## Raw data
-- Opening Marker --
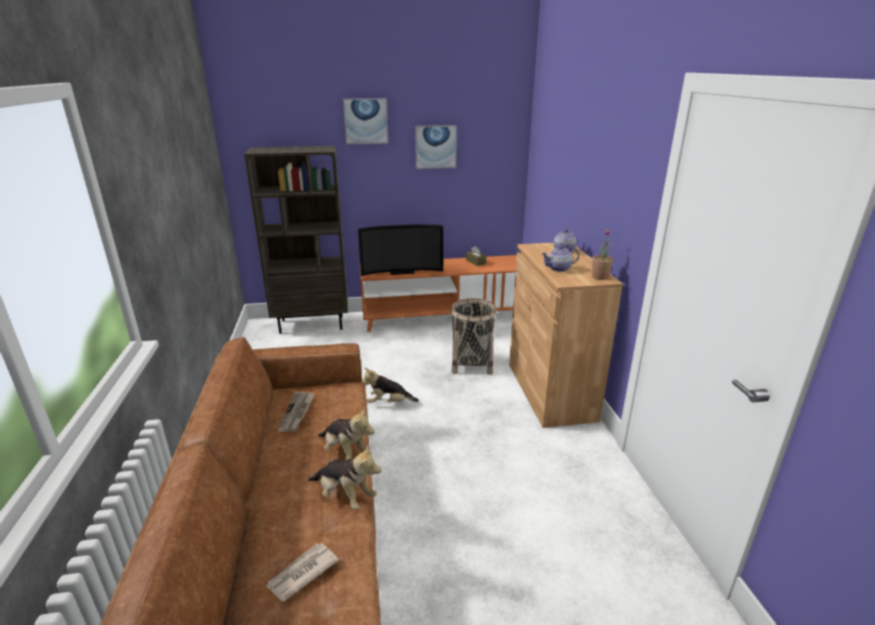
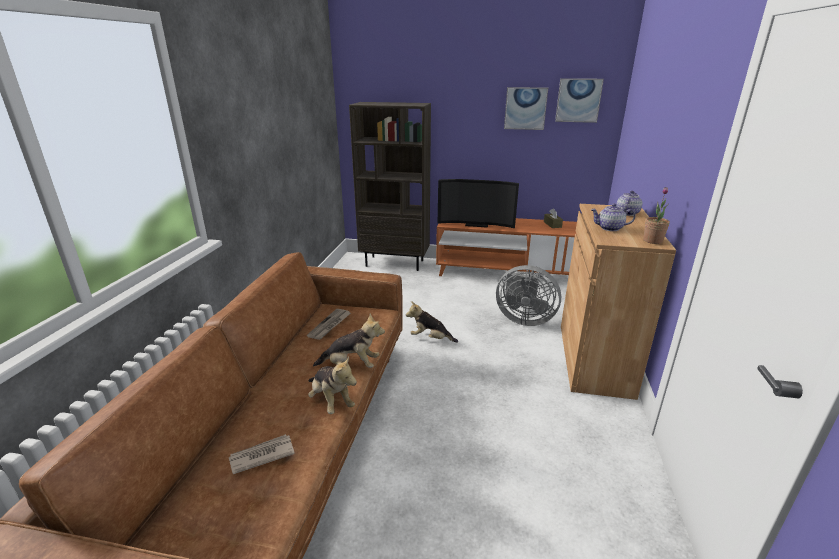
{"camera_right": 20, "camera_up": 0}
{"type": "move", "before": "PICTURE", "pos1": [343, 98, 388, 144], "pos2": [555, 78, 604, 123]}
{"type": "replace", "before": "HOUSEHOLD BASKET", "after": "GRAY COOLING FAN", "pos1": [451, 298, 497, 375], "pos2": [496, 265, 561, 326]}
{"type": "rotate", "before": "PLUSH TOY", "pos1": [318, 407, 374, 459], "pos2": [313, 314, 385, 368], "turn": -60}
-- Closing Marker --
## Prompt
Only the pictures are to be omitted; restate everything else above exactly.

## Solution to this exercise
{"camera_right": 20, "camera_up": 0}
{"type": "move", "before": "PICTURE", "pos1": [343, 98, 388, 144], "pos2": [555, 78, 604, 123]}
{"type": "replace", "before": "HOUSEHOLD BASKET", "after": "GRAY COOLING FAN", "pos1": [451, 298, 497, 375], "pos2": [496, 265, 561, 326]}
{"type": "rotate", "before": "PLUSH TOY", "pos1": [318, 407, 374, 459], "pos2": [313, 314, 385, 368], "turn": -60}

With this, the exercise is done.